Image taken in about 1993, Ivers Hall, Concordia College, Moorhead MN.
This is a DMD-5620 terminal, also called a Blit or JERQ terminal. That stands for "Dot Mapped Display", it came out in 1984 and the term "bitmap" had not quite been standardized yet. It is sometimes called a JERQ terminal, a pun on PERQ, which was an earlier graphical computer.
Its display is 800x1024 pixels, one bit per pixel, interlaced, with extremely long persistence phosphor. Or in text mode, 88 by 70 characters. The DMD-5620 is an intelligent terminal, it has its own processor, a Western Electric WE32000 processor. That is the same family as used in the AT&T 3B2 computer, which the DMDs were typically connected to. It has 1 MB of memory on board, as well as a local printer port.
If the DMD had been build in the 90's instead of the 80s, it would have been called a "network computer". The LAN of the 80's was 9600 bps RS-232 serial cables, going to a local mini-computer which hosted all of the data and software.
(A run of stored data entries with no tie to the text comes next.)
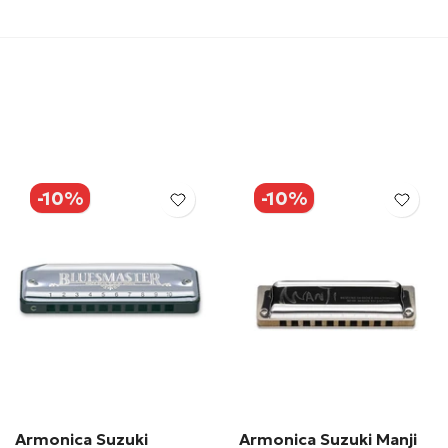
-10%
-10%
Armonica Suzuki
Armonica Suzuki Manji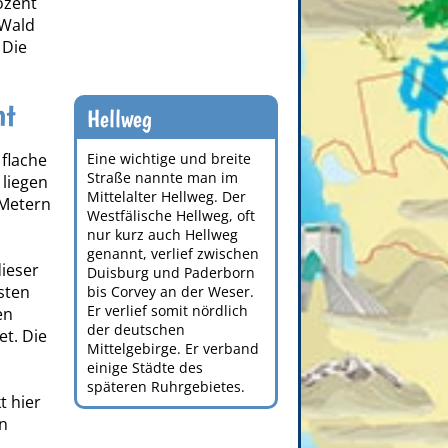
ozent
 Wald
 Die
ht
Hellweg
 flache
Eine wichtige und breite
Straße nannte man im
 liegen
Mittelalter Hellweg. Der
 Metern
Westfälische Hellweg, oft
nur kurz auch Hellweg
genannt, verlief zwischen
dieser
Duisburg und Paderborn
sten
bis Corvey an der Weser.
Er verlief somit nördlich
en
der deutschen
et. Die
Mittelgebirge. Er verband
einige Städte des
späteren Ruhrgebietes.
t hier
n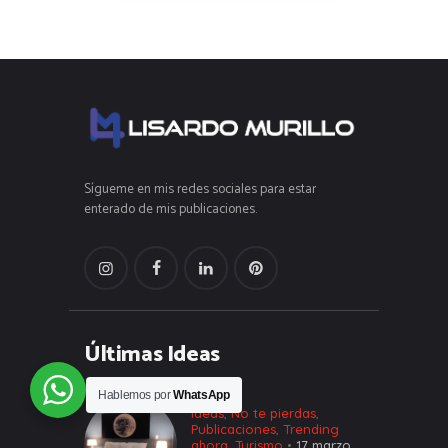
Sígueme en mis redes sociales para estar
enterado de mis publicaciones.
Últimas Ideas
Hablemos por
WhatsApp
Ideas
,
No te pierdas
,
Publicaciones
,
Trending
ahora
,
Turismo
17 marzo,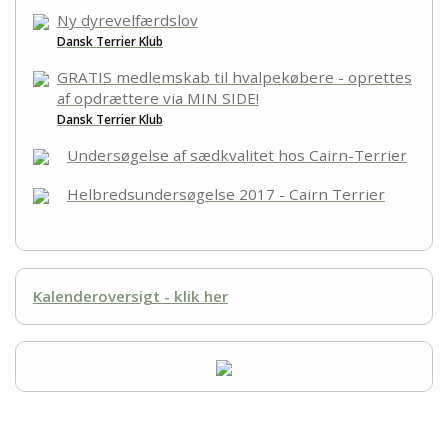
Links
Ny dyrevelfærdslov
Dansk Terrier Klub
Kontakt
GRATIS medlemskab til hvalpekøbere - oprettes
af opdrættere via MIN SIDE!
Dansk Terrier Klub
Undersøgelse af sædkvalitet hos Cairn-Terrier
Helbredsundersøgelse 2017 - Cairn Terrier
Kalenderoversigt - klik her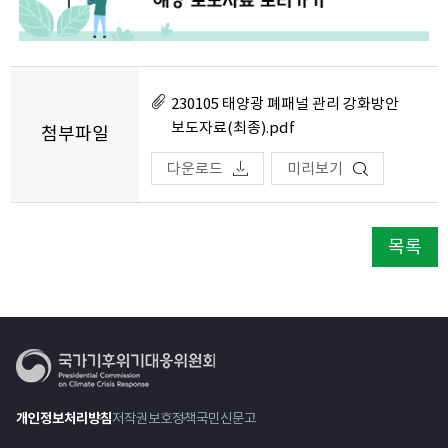
230105 태양광 폐패널 관리 강화방안
보도자료(최종).pdf
첨부파일
다운로드
미리보기
목록
개인정보처리방침
저작권보호정책
국민신문고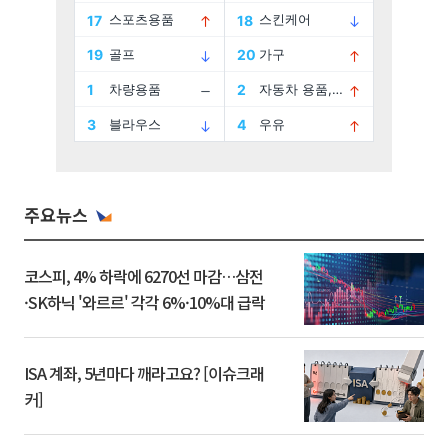
주요뉴스
코스피, 4% 하락에 6270선 마감…삼전
·SK하닉 '와르르' 각각 6%·10%대 급락
ISA 계좌, 5년마다 깨라고요? [이슈크래
커]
Needless to say, running a GUI over a serial cable would not be very fast... So executables were downloaded to the terminal's memory and executed locally, where they could be responsive.
The windowing system is named layers, and was written by Robert Pike, among other people. He would go on to write Plan 9's 8\textonehalf windowing system, which is visually nearly identical.
All of the host software was opensourced in the 90's, and I have been porting it to modern 64 bit FreeBSD with a large blunt object. There are a great many places which assume pointers and integers are the same size, and several variable names are now C keywords.
It's mouse is still the most comfortable mouse I have ever used.